If The Horse Is Dead, Dismount
In two decades working on all kinds of projects—some of which should have never ever seen the light of the day under any reasonable circumstance—I have never had the pleasure to experience a project being properly canceled. I mean: shelved, terminated, scrubbed for good. I have seen projects being manipulated and rescoped on the fly, this is, its objectives being shrunk or expanded as feces were impacting at terminal velocity the ventilation device. I have seen projects being merged—a set of ill-fated smaller adventures being opportunistically combined together to make them share their misery. I’ve seen projects being rebranded, which is an internal marketing stunt consisting in only changing their name in order to bring a breeze of fresh air in the otherwise reigning fetid atmosphere. I have seen projects being reassigned to another project manager with theoretical healing hands. And I have seen projects being slowly left to rot, incrementally deprived of resources until its flame extinguishes away only to disappear into the hall of shame of unremarkable unfinished endeavors. But I have truly never seen a project manager saying “people, the dream is over, project is kaput, let’s focus on some other things now”, and everyone moving on.
An obvious problem pops up: how do you diagnose that a project is terminally ill? It all boils down to metrics. As things go bigger, the demand for a constant stream of reports and data have the effect, intended or not, of diminishing the clarity for making decisions. A fatally wounded project might look nice and healthy as seen from reports created by those whose jobs depend on the project being nice and healthy.
Are consistent budget overruns enough symptoms to kill a project? Not really, because it can be claimed the project was initially underestimated by those who allocated the money in the first place. Skunkworks projects might be difficult to estimate if what’s being pursued has little or no heuristics to compare with. Consistent schedule overrun then? That must be it, right? Not really either: we all know everything takes longer than expected. And, in some cases, cool stuff might be late. See the JWST case.
And there is the famous problem of “efforts already made” or “pains already felt” that makes everything more difficult to stop.

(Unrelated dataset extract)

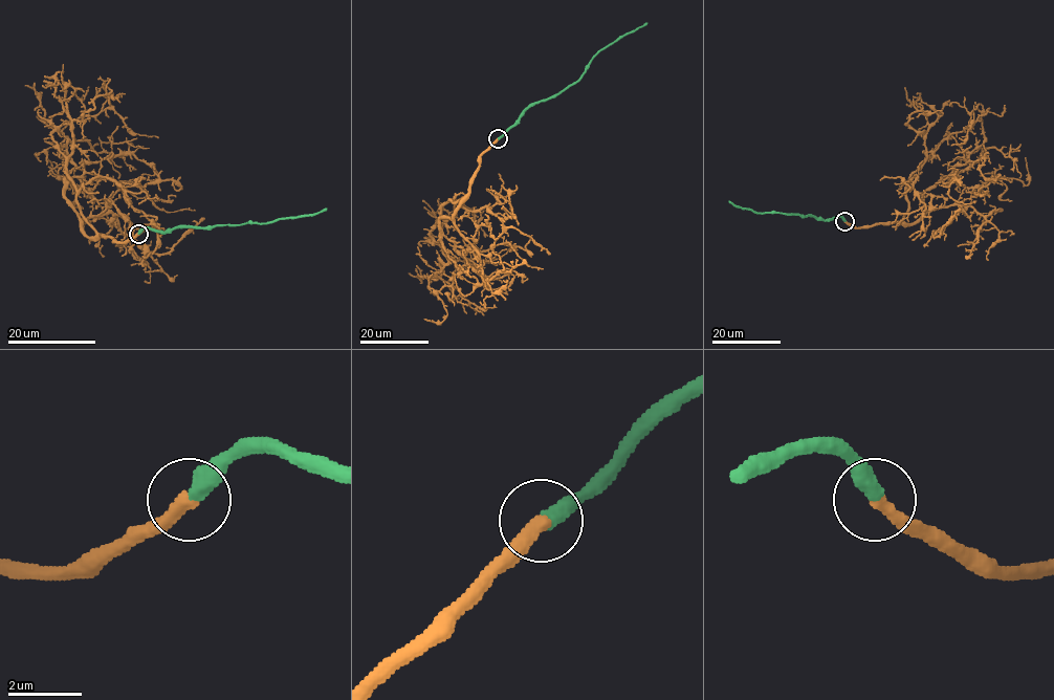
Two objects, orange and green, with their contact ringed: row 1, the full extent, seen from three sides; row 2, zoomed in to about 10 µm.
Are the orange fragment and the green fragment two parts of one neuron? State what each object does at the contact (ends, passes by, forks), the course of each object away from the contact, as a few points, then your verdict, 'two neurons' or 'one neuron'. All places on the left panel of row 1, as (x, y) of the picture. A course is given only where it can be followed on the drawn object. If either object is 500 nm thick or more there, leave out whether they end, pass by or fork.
orange ends | green ends | orange via (138, 234), (123, 242), (89, 237), (64, 181), (87, 191), (62, 176), (69, 189), (44, 153) | green via (138, 234), (145, 227), (165, 233), (179, 227), (267, 223), (314, 215), (326, 209) | one neuron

A project that has consumed brain power, money, blood, sweat, tears and time for a long time is more likely to be kept rolling to justify the ordeals suffered, only to make the problem worse: more resources are burned, making it even harder to be called off.
And last but not least, there is a question of pride: no project manager wants to add a canceled project into his or her track record. What transpires from this last point is how much it (still) prevails to correlate project cancellation to individual people’s incompetence instead of seeing it as beneficial to the organization at large: canceling a project increases the probability of succeeding in some other project. The longer you stay marching like a zombie, the longer you are not working on something that could be a jackpot. We culturally struggle when coping with premature ends, and our natural reaction is to try to find culprits.
Death sentence is something barbaric we humans are—alas, still—learning to leave behind. There are clearly better means to impart human justice. But, when it comes to ill-fated projects—as inanimate inventions of ours as they are, incapable of feeling anything—there is nothing especially wrong with going a bit medieval and keeping the guillotine sharp. Not to cut any human heads—as it’s metaphorically and frequently done in organizations—but to cut the crap keeping a lot of souls riding a dead horse that is going nowhere, no matter how much you kick it.